I do believe you are familiar with the concept of surrogate keys in database. I do generally use surrogate keys, with some very loose exceptions. I guess within this matter, there will be plenty of people saying that meaning pKs are betters and all... but I still found, for my apps that the surrogate model works best.

Jeff
2007-07-16
re: The "Nested WHERE-IN" SQL Anti-Pattern
Renato -- thanks for the comment. If I have a table of Customers, PK of CustomerID, and a table of Consultants, pk of ConstultantID, and I want to create a table that relates many customers to many consultants, what should the PK of the CustomerConsultants table be? An identity, or a composite primary key?

If you say identity, then you need an additional constraint on CustomerID/ConsultantID, and your PK is completely extra and meaningless.

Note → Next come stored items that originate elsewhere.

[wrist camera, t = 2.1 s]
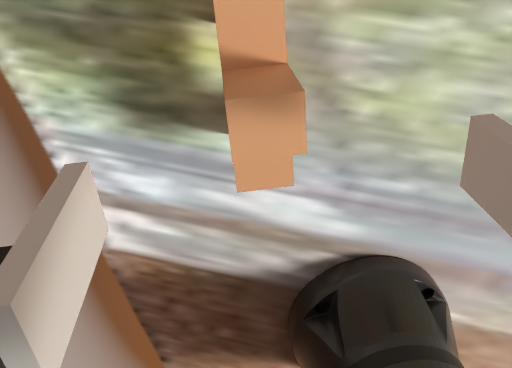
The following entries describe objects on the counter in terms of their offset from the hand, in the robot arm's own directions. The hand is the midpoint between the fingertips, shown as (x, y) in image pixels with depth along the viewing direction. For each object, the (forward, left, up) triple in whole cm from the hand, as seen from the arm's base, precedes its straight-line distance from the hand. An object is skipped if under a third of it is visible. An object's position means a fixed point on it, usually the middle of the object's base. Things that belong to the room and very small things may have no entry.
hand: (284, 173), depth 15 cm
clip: (0, 0, -18) cm, 18 cm away
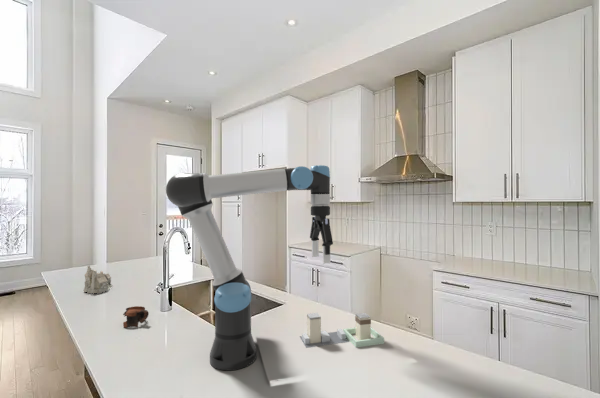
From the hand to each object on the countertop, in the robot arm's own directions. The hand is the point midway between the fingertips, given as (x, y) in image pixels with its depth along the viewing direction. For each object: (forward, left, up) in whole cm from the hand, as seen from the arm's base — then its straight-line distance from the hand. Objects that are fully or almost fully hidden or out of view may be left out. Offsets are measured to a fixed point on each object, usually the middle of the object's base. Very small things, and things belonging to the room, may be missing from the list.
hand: (320, 259), depth 121 cm
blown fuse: (+13, -11, -28) cm, 33 cm away
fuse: (-5, -8, -28) cm, 29 cm away
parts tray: (+13, -11, -29) cm, 33 cm away
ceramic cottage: (-105, +91, -29) cm, 142 cm away
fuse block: (-1, -8, -29) cm, 30 cm away
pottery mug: (-72, +30, -29) cm, 84 cm away
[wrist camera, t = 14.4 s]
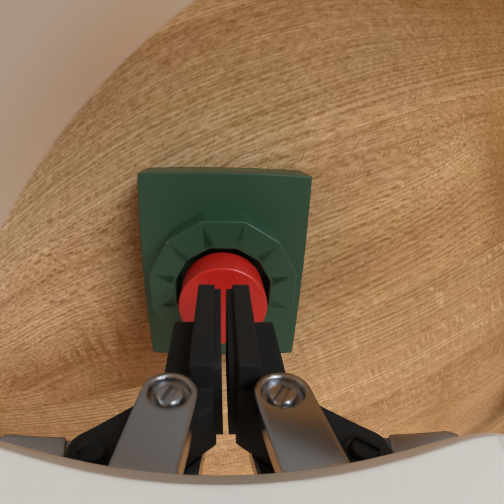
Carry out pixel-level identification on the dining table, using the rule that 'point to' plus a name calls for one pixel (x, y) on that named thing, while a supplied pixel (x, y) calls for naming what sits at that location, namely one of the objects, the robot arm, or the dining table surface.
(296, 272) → the block
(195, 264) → the button
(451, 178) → the dining table surface
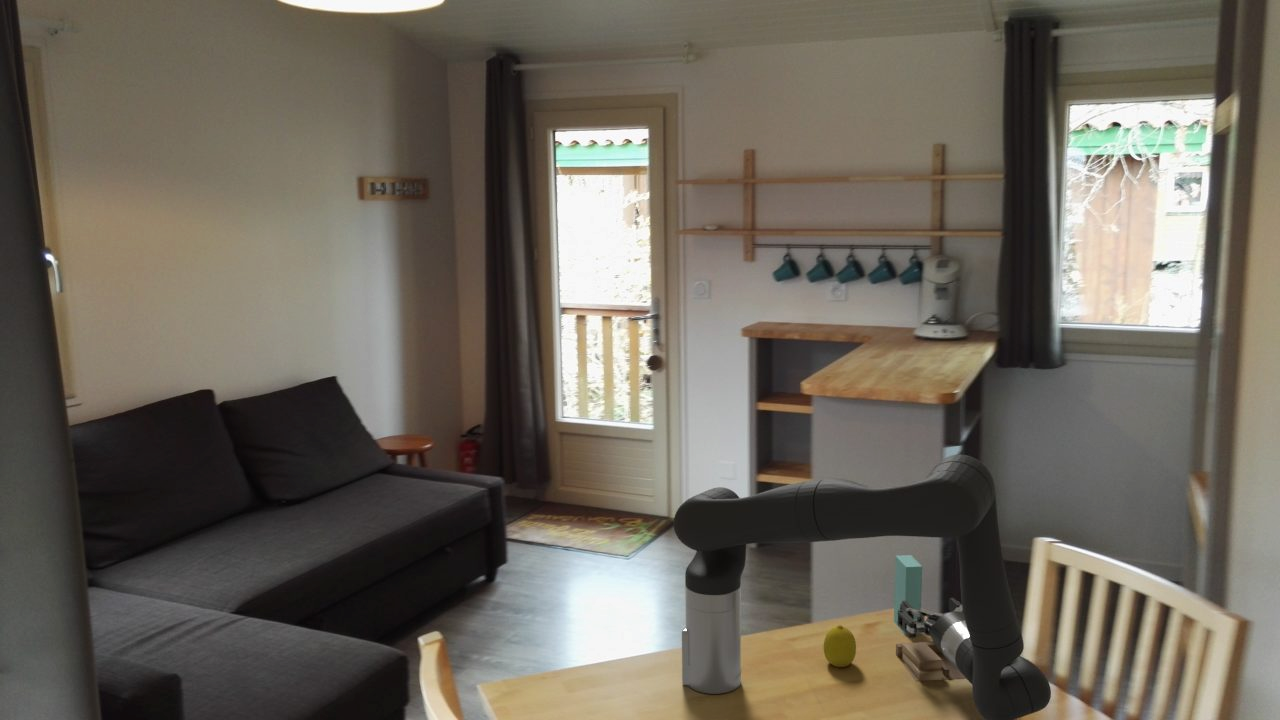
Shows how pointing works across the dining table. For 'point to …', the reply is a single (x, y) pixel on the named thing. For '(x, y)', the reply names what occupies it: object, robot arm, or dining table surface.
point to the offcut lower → (923, 671)
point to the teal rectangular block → (907, 584)
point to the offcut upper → (922, 655)
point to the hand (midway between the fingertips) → (927, 604)
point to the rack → (947, 668)
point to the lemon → (839, 646)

If you say a composite PK of CustomerID/ConsultantID, then you are correct and you have a nice, solid, simple database design with good integrity.

People can argue all they want about whether entity tables should have a surrogate or natural PK, that's fine and I understand the pros and cons of each; but when a table relates two or more entities, it's pK should the composite PK's of those entities -- pretty much no exceptions there. To *not* use an intelligent, meaningful PK that constrains and defines the data in that case would be a bad database design.

John Fx
2007-07-20
re: The "Nested WHERE-IN" SQL Anti-Pattern
I think this article and many of the responses illustrates beautifully how the language of SQL hasn't lived up to its full potential. We chide developers repeatedly for treating SQL as a procedural language instead of a declarative language, then hypocritically nitpick the code in procedural terms such as whether joins are nested, or specified in the WHERE or FROM clause.

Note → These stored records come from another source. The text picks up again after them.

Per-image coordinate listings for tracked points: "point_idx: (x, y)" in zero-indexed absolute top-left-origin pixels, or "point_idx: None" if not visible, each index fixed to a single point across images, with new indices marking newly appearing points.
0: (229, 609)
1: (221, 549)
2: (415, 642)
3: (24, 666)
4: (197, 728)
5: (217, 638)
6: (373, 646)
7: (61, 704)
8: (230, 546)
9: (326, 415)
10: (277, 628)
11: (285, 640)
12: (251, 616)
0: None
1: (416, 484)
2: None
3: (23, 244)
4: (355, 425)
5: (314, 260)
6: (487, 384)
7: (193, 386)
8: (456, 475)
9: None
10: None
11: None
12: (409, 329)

I hate the dictionary quoters, but from the all mighty wikki god the following definition pretty much sums up my opinion on this:
"A declarative programming language is a high-level language that describes a problem rather than defining a solution... Data-oriented programming languages and query languages are declarative in that queries are not given in terms of how to find data but instead give criteria for the desired data (SQL is an example)."

In a nutshell, the SQL optimizer is supposed to handle the procedural elements of whether you grab data from a second table using an INNER JOIN, an IN statement, the WHERE clause, etc. As for the whole arguments about index scans, correlated subqueries, other SQL innards gobeldy-gook, where is my d*mn abstraction layer! I should be able to write the most attrocious CURSOR heavy, TEMP table using, 20 level deep nested subquery and let the SQL optimizer in all its infinite wisdom solve the problem for the best performance.

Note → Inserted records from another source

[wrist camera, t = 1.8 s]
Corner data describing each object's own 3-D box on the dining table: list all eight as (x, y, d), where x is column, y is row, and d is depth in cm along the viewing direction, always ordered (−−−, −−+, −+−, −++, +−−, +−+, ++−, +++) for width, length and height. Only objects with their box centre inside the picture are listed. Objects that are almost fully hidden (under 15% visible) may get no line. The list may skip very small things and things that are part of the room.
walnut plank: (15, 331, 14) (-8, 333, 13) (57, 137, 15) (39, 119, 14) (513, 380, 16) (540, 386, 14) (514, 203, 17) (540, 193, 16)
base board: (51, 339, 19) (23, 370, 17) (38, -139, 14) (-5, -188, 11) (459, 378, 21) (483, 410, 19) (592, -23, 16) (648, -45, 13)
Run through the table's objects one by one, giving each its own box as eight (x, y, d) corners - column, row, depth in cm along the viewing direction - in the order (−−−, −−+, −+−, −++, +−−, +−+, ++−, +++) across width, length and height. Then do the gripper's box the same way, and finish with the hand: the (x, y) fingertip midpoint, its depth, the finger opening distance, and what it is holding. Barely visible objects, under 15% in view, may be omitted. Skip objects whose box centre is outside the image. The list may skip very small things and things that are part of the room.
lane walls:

You may burn me at the stake now....


Keith
2007-11-30
re: The "Nested WHERE-IN" SQL Anti-Pattern
i am using sql server 2005 and

SELECT *

FROM

table t1

WHERE

(SELECT
t2.id
FROM
table2 t2
WHERE
t2.id LIKE 'some string'
) = t1.id

is much faster than

SELECT *

FROM

table t1
INNER JOIN table t1 ON t1.id = t2.id

WHERE
t2.id LIKE 'some string'


Jeff Smith
2007-11-30
re: The "Nested WHERE-IN" SQL Anti-Pattern
Keith -- Can you post a short, simple, actual example (with DDL, DML, and the actual SELECT) to demonstrates this?

nickdu
2008-03-26
re: The "Nested WHERE-IN" SQL Anti-Pattern
First of all, I'm not a DBA. I'm a developer and know enough to be able to get by on the database side. My initial thought was that nested selects looked pretty bad and my guess is that they would not perform as well as a join. I have not done any testing regarding this, and don't really plan to. After reading John Fx's post a thought occurred to me. Why is any of this necessary? If I have created the relationships then SQL should be able to determine how to grab the data. I should be able to write the query something like this:

select * from Customers where [Order Details].ProductID=1

If the table from the where clause does not match the table from the select then SQL should use the relationships to determine the join. If there is no relationship or the path between the two tables is ambiguous then an error should be returned.

Thato
2008-08-11
re: The "Nested WHERE-IN" SQL Anti-Pattern
I need to know how to DISTINCTIVELY return more than one column in the same table.